Skip to contents

Compute and return a vector representation of a forest's leaf predictions for every observation in a dataset. The vector has a "column-major" format that can be easily re-represented as as a CSC sparse matrix: elements are organized so that the first n elements correspond to leaf predictions for all n observations in a dataset for the first tree in an ensemble, the next n elements correspond to predictions for the second tree and so on. The "data" for each element corresponds to a uniquely mapped column index that corresponds to a single leaf of a single tree (i.e. if tree 1 has 3 leaves, its column indices range from 0 to 2, and then tree 2's leaf indices begin at 3, etc...). Users may pass a single dataset (which we refer to here as a "training set") or two datasets (which we refer to as "training and test sets"). This verbiage hints that one potential use-case for a matrix of leaf indices is to define a ensemble-based kernel for kriging.

Usage

computeForestLeafIndices(bart_model, X_train, X_test = NULL, forest_num = NULL)

Arguments

bart_model

Object of type bartmodel corresponding to a BART model with at least one sample

X_train

Matrix of "training" data.
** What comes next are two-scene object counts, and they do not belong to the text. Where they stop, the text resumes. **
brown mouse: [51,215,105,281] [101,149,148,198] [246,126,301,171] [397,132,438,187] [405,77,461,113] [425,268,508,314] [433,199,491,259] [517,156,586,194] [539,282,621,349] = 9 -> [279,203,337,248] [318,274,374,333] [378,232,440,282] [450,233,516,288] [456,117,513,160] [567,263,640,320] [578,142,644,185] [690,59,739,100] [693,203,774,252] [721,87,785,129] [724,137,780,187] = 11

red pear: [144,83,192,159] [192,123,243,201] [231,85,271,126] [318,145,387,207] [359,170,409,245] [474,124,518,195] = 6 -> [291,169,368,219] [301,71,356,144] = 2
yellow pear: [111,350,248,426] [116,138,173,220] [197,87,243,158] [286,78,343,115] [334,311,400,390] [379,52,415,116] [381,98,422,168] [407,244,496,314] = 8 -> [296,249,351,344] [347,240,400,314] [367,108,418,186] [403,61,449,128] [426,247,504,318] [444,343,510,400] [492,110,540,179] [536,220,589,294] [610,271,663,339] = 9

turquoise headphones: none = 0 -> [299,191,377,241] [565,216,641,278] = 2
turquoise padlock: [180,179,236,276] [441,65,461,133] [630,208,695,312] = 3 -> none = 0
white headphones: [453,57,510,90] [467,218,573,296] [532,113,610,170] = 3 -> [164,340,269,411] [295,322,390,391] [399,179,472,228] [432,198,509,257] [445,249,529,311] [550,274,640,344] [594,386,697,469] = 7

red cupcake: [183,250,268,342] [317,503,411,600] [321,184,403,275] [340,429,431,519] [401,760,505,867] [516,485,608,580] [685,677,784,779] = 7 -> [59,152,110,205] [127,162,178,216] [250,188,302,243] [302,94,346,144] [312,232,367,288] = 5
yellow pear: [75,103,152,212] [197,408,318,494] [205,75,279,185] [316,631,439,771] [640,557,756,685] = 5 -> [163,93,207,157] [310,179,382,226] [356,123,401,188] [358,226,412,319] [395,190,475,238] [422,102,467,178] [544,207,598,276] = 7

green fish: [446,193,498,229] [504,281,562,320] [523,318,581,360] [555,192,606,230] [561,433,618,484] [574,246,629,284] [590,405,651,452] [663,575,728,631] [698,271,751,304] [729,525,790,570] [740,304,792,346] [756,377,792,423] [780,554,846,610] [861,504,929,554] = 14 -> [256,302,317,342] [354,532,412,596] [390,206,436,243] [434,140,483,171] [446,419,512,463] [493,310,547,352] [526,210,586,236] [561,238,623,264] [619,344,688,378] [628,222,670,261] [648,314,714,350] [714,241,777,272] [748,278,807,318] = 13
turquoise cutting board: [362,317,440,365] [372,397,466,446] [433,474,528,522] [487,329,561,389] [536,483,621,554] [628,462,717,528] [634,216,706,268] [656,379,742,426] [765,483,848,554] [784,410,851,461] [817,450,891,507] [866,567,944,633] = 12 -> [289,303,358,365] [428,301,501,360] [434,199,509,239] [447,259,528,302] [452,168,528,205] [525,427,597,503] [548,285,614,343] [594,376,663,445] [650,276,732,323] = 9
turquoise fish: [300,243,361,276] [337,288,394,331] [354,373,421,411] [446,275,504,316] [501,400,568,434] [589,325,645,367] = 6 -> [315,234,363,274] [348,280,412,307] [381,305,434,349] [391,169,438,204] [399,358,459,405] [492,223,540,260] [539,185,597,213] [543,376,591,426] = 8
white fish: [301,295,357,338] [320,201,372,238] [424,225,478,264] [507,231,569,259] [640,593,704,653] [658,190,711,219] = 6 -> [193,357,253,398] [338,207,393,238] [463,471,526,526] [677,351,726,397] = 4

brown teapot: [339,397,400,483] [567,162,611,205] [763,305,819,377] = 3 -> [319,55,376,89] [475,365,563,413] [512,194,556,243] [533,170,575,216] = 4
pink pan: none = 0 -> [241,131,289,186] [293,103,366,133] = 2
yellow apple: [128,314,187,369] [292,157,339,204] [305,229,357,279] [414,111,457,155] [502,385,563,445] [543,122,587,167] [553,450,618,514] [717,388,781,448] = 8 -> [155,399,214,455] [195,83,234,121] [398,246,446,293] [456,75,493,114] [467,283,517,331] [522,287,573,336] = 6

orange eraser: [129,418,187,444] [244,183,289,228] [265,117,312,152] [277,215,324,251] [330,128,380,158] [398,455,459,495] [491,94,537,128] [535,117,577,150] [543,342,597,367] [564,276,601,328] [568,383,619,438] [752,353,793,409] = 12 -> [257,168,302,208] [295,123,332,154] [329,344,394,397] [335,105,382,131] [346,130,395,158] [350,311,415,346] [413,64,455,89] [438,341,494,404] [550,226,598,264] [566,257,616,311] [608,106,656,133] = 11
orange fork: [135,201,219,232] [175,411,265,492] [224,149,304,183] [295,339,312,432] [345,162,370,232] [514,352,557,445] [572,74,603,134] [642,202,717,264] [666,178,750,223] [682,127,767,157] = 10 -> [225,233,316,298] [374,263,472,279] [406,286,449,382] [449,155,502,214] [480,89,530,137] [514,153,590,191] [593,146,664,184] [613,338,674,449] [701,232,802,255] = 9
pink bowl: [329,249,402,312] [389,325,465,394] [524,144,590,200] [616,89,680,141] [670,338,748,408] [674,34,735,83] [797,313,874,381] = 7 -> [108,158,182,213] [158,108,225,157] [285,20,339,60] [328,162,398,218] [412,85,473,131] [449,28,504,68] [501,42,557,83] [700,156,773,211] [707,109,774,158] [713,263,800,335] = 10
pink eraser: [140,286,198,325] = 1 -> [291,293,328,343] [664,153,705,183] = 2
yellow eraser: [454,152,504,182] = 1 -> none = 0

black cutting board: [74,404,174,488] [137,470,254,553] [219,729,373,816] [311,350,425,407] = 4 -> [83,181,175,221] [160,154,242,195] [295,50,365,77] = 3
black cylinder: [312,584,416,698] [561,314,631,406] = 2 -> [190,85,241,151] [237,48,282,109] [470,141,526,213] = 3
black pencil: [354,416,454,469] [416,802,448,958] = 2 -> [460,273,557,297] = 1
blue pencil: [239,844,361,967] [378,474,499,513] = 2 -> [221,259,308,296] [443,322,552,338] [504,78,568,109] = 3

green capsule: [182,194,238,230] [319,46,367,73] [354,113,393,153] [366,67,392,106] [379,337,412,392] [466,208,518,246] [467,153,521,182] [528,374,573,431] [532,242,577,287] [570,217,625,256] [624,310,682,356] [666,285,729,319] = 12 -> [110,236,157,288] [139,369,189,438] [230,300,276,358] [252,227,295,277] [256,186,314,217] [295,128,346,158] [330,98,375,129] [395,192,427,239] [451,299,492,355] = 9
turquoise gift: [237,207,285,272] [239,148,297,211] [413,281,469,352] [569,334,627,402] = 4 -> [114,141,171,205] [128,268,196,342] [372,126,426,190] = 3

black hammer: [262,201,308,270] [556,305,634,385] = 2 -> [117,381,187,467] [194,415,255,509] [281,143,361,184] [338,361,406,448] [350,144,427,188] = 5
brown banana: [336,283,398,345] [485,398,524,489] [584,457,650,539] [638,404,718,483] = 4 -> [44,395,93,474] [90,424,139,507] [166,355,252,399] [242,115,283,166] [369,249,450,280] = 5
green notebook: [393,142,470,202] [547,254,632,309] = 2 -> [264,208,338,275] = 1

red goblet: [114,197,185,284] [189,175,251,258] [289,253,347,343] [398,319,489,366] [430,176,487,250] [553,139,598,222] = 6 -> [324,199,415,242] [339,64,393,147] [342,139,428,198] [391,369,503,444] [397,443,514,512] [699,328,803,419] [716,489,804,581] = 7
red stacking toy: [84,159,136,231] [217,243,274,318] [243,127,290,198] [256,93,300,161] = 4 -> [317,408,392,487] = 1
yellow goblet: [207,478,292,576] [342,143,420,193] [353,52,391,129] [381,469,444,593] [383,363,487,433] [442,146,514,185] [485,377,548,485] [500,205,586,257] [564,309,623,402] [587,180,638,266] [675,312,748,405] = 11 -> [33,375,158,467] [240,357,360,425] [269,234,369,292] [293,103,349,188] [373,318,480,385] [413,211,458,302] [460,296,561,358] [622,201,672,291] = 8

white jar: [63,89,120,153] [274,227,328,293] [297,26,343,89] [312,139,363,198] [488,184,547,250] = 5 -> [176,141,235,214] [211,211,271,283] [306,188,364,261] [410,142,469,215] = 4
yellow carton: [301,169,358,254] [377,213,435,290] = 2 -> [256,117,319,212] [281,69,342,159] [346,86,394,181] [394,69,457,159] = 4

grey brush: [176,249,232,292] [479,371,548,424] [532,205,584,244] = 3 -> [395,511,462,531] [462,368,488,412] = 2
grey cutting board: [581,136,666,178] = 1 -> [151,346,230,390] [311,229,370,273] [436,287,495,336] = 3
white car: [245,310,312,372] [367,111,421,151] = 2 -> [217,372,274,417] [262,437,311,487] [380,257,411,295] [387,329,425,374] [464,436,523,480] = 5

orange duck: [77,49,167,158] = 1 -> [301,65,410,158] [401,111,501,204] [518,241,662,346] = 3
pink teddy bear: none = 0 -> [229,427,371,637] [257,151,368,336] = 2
In a traditional Gaussian process kriging context, this corresponds to the observations for which outcomes are observed.

X_test

(Optional) Matrix of "test" data. In a traditional Gaussian process kriging context, this corresponds to the observations for which outcomes are unobserved and must be estimated based on the kernels k(X_test,X_test), k(X_test,X_train), and k(X_train,X_train). If not provided, this function will only compute k(X_train, X_train).

forest_num

(Option) Index of the forest sample to use for kernel computation. If not provided, this function will use the last forest.

Value

List of vectors. If X_test = NULL, the list contains one vector of length n_train * num_trees, where n_train = nrow(X_train) and num_trees is the number of trees in bart_model. If X_test is not NULL, the list contains another vector of length n_test * num_trees.